Сталь изгибалась от жары и меняла форму, стекло трескалось и превращалось в пыль, таяло, образуя причудливые фигуры, которые могли пролежать в земле вечно, сверкая на солнце, но никому не принося радости.
И все живое вокруг внезапно исчезло.
На земле остался дымящийся кратер, местами еще красневший огнем, а новоиспеченному железному скелету предстояло еще долго украшать равнину своим присутствием, помимо всего другого: отслуживших свой век танков, когда-то превращенных в мишени, но сегодня представлявших собой забытые всеми горы металла, осколков снарядов и бомб, остатков «скорой помощи», которая вовсе не являлась таковой и которую взорвали совсем рядом всего несколько недель назад, чтобы помешать всему, происходившему сейчас.

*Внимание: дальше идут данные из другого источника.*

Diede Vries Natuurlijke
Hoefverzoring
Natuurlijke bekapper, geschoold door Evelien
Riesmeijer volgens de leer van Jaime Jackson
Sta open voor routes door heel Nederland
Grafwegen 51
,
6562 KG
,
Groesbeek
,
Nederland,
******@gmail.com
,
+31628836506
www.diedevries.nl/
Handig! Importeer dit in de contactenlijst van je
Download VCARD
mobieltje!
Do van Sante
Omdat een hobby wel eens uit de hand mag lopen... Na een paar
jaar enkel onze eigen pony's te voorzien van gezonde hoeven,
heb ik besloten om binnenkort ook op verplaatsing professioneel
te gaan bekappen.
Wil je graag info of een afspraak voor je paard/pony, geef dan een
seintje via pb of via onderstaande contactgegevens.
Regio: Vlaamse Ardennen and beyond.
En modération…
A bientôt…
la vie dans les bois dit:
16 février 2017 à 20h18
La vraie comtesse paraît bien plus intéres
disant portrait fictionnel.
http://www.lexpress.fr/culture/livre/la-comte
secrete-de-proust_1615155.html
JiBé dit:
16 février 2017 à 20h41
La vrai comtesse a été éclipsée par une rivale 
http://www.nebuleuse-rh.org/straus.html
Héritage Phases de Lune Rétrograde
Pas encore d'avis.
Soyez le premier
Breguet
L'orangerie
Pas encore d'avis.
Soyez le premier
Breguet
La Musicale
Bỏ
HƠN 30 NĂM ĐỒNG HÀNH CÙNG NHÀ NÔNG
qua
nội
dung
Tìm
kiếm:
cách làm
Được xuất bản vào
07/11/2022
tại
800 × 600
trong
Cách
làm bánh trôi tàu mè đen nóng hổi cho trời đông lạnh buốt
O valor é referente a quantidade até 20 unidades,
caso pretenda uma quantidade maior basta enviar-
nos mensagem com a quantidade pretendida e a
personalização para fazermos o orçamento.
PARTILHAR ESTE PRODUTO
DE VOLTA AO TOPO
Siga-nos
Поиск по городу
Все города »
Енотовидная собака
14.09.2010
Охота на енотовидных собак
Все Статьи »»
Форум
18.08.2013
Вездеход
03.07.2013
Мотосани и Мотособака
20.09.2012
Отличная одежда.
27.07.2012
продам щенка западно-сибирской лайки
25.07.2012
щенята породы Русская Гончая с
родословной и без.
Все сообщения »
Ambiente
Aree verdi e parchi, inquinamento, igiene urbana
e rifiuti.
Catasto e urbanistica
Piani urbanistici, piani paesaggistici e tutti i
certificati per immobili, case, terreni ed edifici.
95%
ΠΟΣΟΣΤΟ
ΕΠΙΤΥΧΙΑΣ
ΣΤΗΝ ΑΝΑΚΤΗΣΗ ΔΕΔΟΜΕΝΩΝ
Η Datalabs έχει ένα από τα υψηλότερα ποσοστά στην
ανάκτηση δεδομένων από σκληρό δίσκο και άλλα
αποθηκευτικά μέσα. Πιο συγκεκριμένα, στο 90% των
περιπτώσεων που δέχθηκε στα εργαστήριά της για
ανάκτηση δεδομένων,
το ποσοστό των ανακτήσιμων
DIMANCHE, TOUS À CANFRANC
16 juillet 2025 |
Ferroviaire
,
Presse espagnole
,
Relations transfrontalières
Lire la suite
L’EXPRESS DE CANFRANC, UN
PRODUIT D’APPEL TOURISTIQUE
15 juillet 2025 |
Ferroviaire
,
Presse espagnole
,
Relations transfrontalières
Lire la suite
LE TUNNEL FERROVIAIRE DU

Но кратеру скоро предстояло остыть, и новые представители флоры должны были занять свое место, а все пойти по новому кругу в бесконечном круговороте жизни.
Для растений на заброшенном полигоне у подножия Альп это в принципе не меняло ничего.
Но для Вильяма Сандберга и Жанин Шарлотты Хейнс означало разницу между жизнью и смертью.